Coming home over the marshes with the taste of violet on my tongue, the sun glanced off the grey clouds, golden. Everything was fresh and strong after the thunderstorm, and the frogs and blackbirds loud, loud. Last week I ate violets too, but already the lilies-of-the-valley have overtaken them. Things move fast here in the forest, and if you don't keep up you can miss them.
I live in the downtown of a mid-sized Canadian city. The park near my house is part of a water treatment plant, and the marsh with all its glory of bird song is carefully managed by city staff, who cull the buckthorn and build nesting sites for the turtles. The highway is never out of earshot. Dogs run through the trees, and coyotes. The careful prints of deer are clear in the spring mud. This is where I live, and it is beautiful.
Twilight settles in as I sit down to write. The clouds turn gossamer pink, and the last true light glows on wooden beams and vinyl siding. A turkey vulture soars up over the apartment building next door. From the window of my townhouse I have seen jays tracing each other's footsteps across the air, and heard flickers calling across the cold, clear nights of early spring.

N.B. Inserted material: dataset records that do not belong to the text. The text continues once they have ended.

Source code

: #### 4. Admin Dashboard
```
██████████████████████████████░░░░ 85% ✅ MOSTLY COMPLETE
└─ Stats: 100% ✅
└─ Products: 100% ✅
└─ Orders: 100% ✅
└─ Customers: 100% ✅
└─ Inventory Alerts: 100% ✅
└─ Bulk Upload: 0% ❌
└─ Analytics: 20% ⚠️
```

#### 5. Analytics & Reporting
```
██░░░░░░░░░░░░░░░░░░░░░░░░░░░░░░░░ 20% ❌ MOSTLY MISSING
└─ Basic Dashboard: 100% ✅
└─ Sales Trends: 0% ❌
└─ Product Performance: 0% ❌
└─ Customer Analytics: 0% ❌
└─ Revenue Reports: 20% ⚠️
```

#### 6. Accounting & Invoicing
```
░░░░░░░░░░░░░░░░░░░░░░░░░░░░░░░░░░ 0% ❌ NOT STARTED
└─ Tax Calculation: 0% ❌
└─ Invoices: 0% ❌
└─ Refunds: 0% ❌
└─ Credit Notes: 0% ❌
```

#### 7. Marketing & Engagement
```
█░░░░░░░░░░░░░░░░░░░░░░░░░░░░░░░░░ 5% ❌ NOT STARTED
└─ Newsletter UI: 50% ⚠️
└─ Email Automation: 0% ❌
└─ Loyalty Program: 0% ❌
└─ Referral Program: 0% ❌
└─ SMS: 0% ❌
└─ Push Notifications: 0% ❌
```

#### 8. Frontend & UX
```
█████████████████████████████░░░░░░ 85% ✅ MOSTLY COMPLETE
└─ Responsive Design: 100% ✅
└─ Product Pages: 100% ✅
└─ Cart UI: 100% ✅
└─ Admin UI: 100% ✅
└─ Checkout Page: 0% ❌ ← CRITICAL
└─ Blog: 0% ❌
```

There was an eagle over the water today, a big one. Crows were forcing it down out of the sky, and then up over the treetops, until it vanished somewhere beyond the hospital. It may have been a young golden eagle, going north. Down by the water I've watched grackles hassling crows, and crows hassling hawks, and once, an osprey touch the lake's surface with sure and deadly grace. The ducks are all tame here, but the geese are wild, wild as their great voices echoing ragged through the wood.
Am I at home in the world? I have come to wish it so. But no one is ever at home in springtime. There's always something better coming- you can feel it in the air. Best to linger, and then get home fast.